President Uhuru Kenyatta has reiterated that gay rights are of less importance to Kenyans.
Speaking in an interview with CNN’s Christiane Amanpour aired on Friday night, Uhuru said the topic was a non-issue and goes against cultural beliefs of majority of Kenyans.
“I want to be very clear, I will not engage in any subject that is not of any major importance to the people and the Republic of Kenya. This is not an issue of human rights, this is an issue of society, of our own base as a culture as a people regardless of which society you come from.”
He added: “They also must recognize that their freedom must also be taken into the entire context of the society that they live in because this is not a question of the government accepting or not accepting. This is a question of society”.
The President further pointed out that the Kenyan law clearly stipulates that homosexuality is illegal and majority of Kenyans support that.
“Those are the laws that we have and those are the laws that are 100 percent supported by 99 percent of Kenyans regardless of where they come from,” he said.
This is the second time Uhuru is shutting down the discussion on gay right after he dismissed Barrack Obama’s call to embrace LGBT (Lesbian, Gay, Bisexual, and Transgender) community in 2015.
The delicate issue popped up during a press briefing at State House as former US President Obama differed sharply with President Uhuru, over the handling of those involved.
Responding to a question from journalists Obama pleaded the case of those “with a different sexual orientation”, asking the Uhuru administration not to discriminate against such individuals.
But Uhuru flatly rejected the idea of promoting gay and lesbian rights.
“We need to speak frankly about some of these issues. Kenyans and Americans share ideals such as democracy, entrepreneurship and family values but some things are not part of our religion or culture – and we cannot impose something on people that they don’t like,” said Uhuru.
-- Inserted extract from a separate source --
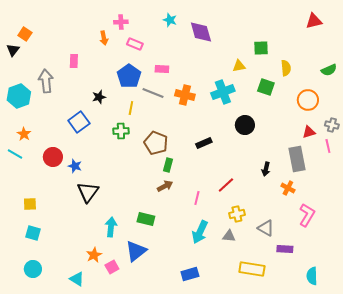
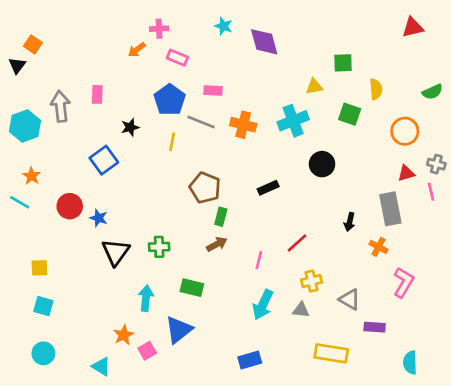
orange arrow: (104, 38) -> (137, 50), turned 64
pink rectangle: (74, 61) -> (97, 94), moved
green cross: (121, 131) -> (159, 247), moved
But stating that he believed in the principle of treating people equally under the law, Obama warned against the notion of discriminating people based on their sexual orientation.
When Christiane floored him on the post-poll violence experienced in 2017, Uhuru denied responsibility saying his government had no hand to it.
“Nobody celebrates death of any kind. It is very clear that there were unfortunate incidences and some were actively instigated by certain individuals for political gain. If I was to assess the situation that happened, Kenya has come a long way from the problems we experienced in 2010 when it was basically all out war. We need to mature to a level where we must accept that competitive politics does not mean enmity,” a stern Uhuru said.
He would tell CNN’s Amanpour that those affected will have a channel to seek justice. He, however, did not give a timeline to these plans.
“As a parent myself, I sympathise with them and I give them my assurance that I will do everything that is in my power to ensure that this kind of thing never happens again and make available all channels to ensure that anybody who lost life or property is availed a channel to get justice,” he pledged.
When grilled on the widely criticised media shutdown that followed Raila Odinga’s swearing in, Uhuru faulted the media, insisting they breached the law.
“Kenya is a country that has over 70 channels operating including CNN. Only three media houses were shut down and this is after a detailed discussion prior to when the shutdown occurred with all those media houses, with all of us agreeing with our legal people that what they were going to air was tantamount to treason,” stated Uhuru.